An increase in emergency repair work reduces the quality of maintenance work and exposes technicians to health risks due to longer working hours. Companies can avoid these issues by digitizing maintenance workflows using Computerized Maintenance Management Systems (CMMS). They provide tools for continuously updating asset registries for every new acquisition.
2. Increased Safety Incidents
Organizations rely on asset reliability programs to enhance the safety standards of facilities, operations, and production equipment. Employees feel confident when executing their duties in safe facilities, free from hazardous energy, emissions, and machinery-related accidents. Reliability programs have provisions for machine-specific lockout tagout procedures, essential emergency procedures, allocation, and the proper use of protective equipment.
With time, a reliability program may begin failing. Asset malfunctioning becomes rampant, exposing facility occupants and equipment operators to workplace injuries and accidents. A failure to update standard operating procedures along with the introduction of new or advanced assets means that existing safety procedures, LOTO guidelines, and safety signages become inapplicable.
Minimizing safety incidents due to aging equipment or obsolescence of reliability programs requires investment in the appropriate condition monitoring technology. Proper implementation of CMMS programs helps the company to effectively track assets, update and then communicate changes to standard operating procedures to employees.
3. Rising Maintenance, Repair and Operations Costs
An effective reliability program outlines a long-term maintenance and operations plan for the company. It quantifies budgets and schedules for minor and major maintenance interventions, tool and spare parts’ requisition. It also defines the appropriate types of spare parts to use on specific equipment.

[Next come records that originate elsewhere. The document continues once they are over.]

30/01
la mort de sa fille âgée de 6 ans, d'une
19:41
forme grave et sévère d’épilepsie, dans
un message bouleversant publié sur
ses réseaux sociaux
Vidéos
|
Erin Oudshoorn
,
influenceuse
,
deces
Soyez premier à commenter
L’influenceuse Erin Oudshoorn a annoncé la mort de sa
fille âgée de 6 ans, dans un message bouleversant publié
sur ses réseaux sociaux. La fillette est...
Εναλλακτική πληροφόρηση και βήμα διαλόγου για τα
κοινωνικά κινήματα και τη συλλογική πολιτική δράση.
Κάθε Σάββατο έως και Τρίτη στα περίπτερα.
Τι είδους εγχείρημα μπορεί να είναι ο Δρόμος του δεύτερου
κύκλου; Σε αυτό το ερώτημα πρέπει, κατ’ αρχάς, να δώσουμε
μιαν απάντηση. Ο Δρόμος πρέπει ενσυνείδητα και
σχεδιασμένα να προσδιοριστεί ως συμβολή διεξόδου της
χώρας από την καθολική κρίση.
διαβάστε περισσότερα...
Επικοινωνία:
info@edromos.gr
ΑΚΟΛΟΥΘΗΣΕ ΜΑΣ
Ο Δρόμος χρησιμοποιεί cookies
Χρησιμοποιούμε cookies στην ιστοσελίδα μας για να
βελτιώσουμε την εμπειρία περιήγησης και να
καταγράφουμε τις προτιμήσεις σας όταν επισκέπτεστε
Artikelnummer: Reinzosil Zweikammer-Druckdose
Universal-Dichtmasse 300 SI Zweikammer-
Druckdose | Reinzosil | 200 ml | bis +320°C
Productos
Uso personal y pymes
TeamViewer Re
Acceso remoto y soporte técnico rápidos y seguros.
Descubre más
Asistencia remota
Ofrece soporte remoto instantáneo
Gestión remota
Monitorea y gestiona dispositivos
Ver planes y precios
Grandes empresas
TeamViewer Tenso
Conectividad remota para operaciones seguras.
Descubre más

An outdated asset reliability program over-stretches the company’s maintenance, repair and operations costs. The proactive maintenance activities become insufficient, leading to frequent failures and unplanned replacement of critical components. Companies may opt for sub-standard generic spare parts to bridge the demand for asset repair consumables.
Though it may be an immediate financial remedy, low-quality spare parts reduce the efficiency of assets and increase operational risks. The company has to spend more money to pay wages for technicians who repair equipment during emergency breakdowns.
Companies can control MRO budgets by proactively reviewing their asset reliability programs, embracing CMMS solutions, auditing assets to identify aging/obsolete ones, and performing a comprehensive root cause analysis of common asset failures.
4. Increased Process Downtime
The goal of a reliability program is to guarantee the availability and efficiency of physical assets throughout the production processes. Companies use reliability metrics to formulate production plans and streamline supply chains. These facilities rely on asset utilization metrics to quantify production and estimate profit margins.
When a reliability program can no longer meet its objectives, the probability of machine failures increases. Companies spend more time repairing defective assets than on their full-scale production. The failure to implement appropriate maintenance interventions increases the number of ghost assets. They occupy space and appear in asset management records, yet they cannot provide value to the company. In the end, the cost of repairs exceeds the returns.
Companies can reduce production downtime by investing in data-driven proactive asset management strategies. They can plan for production and maintenance using accurate data and reorganize their supply chains accordingly.
Final Remarks
An outdated asset management program throws companies out of business in a heartbeat. The current business environment is dynamic and competitive. Companies need to be proactive in all elements of their business. They must frequently review their asset reliability programs, focus on continuous improvements and embrace the appropriate technological solutions.